TO DO
Once the line with "root of tail: (154, 679)" is found in the entries below, print it and each following line exactly, stopping after the line with "right back paw: (196, 694)"; print nothing else.

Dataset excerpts
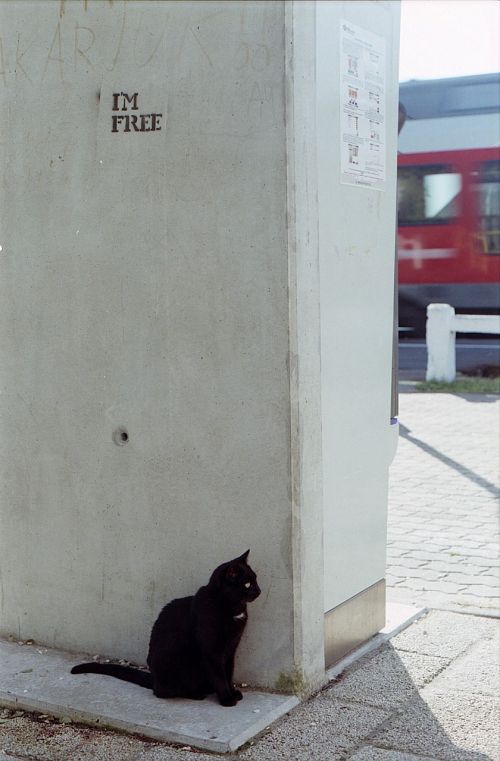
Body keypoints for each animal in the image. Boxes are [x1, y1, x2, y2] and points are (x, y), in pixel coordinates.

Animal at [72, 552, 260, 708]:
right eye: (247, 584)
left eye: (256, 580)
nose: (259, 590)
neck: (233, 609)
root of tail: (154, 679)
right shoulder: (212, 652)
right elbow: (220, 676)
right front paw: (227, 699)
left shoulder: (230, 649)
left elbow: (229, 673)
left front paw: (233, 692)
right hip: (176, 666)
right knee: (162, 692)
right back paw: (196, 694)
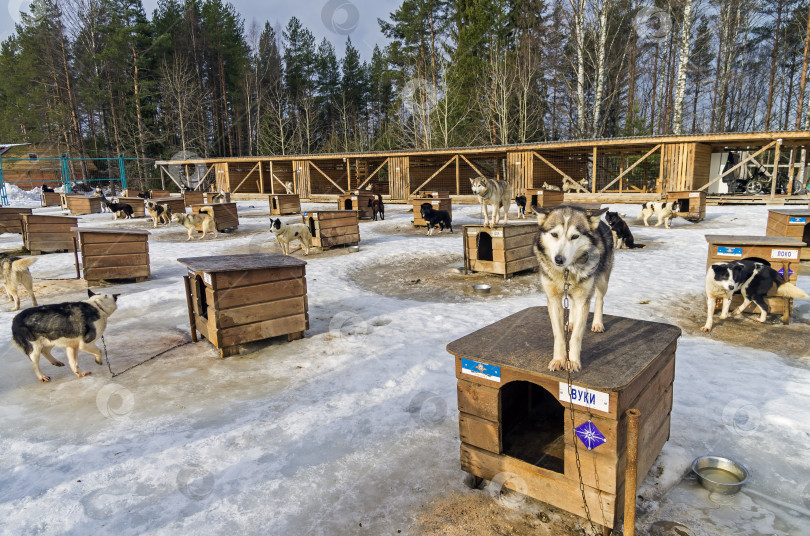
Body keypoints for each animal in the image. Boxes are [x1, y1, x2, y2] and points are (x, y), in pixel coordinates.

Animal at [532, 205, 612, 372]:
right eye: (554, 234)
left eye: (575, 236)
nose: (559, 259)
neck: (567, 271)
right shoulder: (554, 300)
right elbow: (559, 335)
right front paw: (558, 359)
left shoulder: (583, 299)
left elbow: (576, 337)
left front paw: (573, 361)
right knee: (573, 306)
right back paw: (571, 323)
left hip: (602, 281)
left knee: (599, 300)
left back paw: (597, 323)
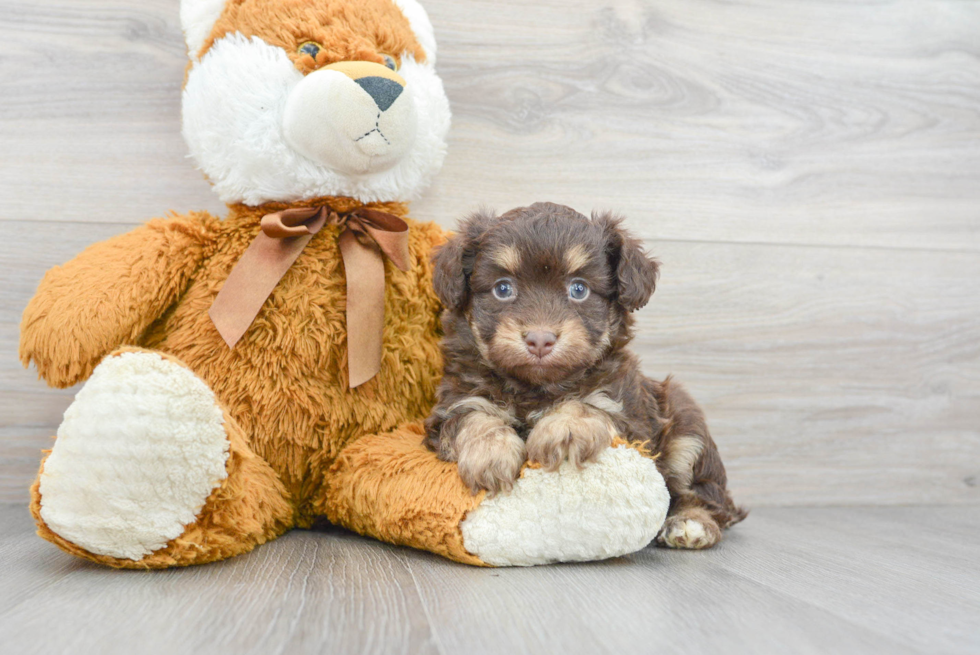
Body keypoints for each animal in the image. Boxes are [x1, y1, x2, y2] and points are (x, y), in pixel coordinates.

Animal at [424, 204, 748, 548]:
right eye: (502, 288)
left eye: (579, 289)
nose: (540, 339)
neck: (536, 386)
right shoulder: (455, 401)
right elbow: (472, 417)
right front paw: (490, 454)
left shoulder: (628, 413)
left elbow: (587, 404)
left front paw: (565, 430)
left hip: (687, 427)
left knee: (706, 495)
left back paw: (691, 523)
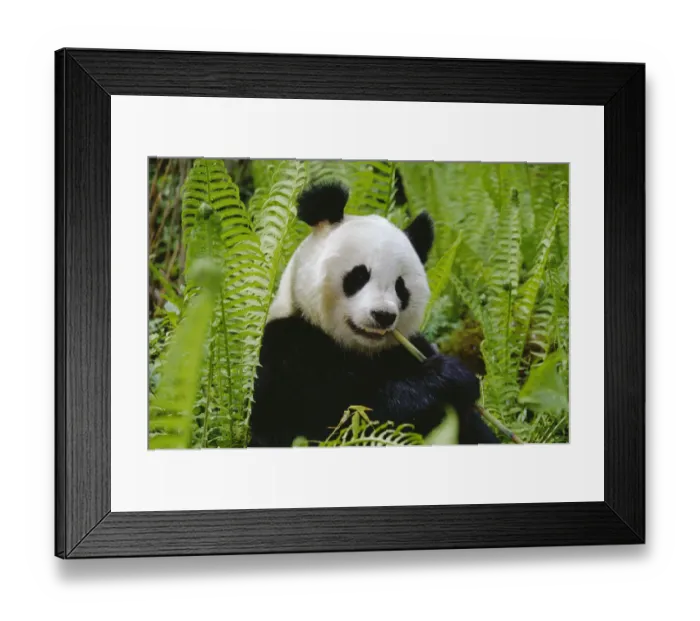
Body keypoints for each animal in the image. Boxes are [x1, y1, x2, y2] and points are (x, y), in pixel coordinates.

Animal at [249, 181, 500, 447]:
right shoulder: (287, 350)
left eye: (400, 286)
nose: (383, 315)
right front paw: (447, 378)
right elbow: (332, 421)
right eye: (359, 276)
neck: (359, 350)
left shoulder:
--
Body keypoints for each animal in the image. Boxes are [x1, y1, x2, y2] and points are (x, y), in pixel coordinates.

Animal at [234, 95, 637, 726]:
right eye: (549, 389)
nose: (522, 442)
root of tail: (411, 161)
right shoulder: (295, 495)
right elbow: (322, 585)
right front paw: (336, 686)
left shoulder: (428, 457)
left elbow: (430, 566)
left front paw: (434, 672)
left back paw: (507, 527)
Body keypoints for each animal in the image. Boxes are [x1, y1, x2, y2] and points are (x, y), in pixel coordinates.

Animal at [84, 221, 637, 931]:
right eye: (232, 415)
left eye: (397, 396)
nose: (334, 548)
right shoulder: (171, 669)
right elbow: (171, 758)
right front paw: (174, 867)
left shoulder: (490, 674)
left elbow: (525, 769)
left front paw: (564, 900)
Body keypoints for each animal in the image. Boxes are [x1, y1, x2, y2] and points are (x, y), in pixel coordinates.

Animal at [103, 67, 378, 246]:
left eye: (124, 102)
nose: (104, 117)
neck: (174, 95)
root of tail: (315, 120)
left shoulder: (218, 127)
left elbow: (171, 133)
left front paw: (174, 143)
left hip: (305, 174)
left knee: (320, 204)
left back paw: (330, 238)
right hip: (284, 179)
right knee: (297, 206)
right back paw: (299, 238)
==
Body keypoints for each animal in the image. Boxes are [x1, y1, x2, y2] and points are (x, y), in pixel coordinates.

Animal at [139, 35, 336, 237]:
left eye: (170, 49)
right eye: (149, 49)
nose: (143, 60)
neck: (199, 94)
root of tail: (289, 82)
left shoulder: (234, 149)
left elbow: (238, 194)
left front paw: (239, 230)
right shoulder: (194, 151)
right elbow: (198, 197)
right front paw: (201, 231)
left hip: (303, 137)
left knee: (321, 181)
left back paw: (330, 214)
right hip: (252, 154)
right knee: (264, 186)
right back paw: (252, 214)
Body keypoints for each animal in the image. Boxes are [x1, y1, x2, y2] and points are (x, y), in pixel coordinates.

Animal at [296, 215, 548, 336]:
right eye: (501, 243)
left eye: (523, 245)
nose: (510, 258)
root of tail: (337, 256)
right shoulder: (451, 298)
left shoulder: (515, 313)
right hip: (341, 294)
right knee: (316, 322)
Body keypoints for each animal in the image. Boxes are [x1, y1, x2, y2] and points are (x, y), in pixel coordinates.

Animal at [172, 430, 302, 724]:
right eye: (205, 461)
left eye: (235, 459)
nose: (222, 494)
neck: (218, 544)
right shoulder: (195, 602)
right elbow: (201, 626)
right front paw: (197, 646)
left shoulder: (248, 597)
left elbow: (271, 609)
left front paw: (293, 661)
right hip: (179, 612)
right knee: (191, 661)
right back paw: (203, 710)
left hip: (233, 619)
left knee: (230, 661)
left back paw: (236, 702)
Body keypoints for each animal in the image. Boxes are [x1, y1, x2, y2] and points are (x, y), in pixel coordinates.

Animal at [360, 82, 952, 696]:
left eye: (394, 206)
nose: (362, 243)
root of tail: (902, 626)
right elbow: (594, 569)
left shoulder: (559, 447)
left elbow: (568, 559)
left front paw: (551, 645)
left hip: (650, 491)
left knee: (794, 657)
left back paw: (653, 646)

WRITTEN RESPONSE
root of tail: (154, 679)
right shoulder: (212, 652)
right elbow: (220, 676)
right front paw: (227, 699)
left shoulder: (230, 649)
left elbow: (229, 673)
left front paw: (233, 692)
right hip: (176, 666)
right knee: (162, 692)
right back paw: (196, 694)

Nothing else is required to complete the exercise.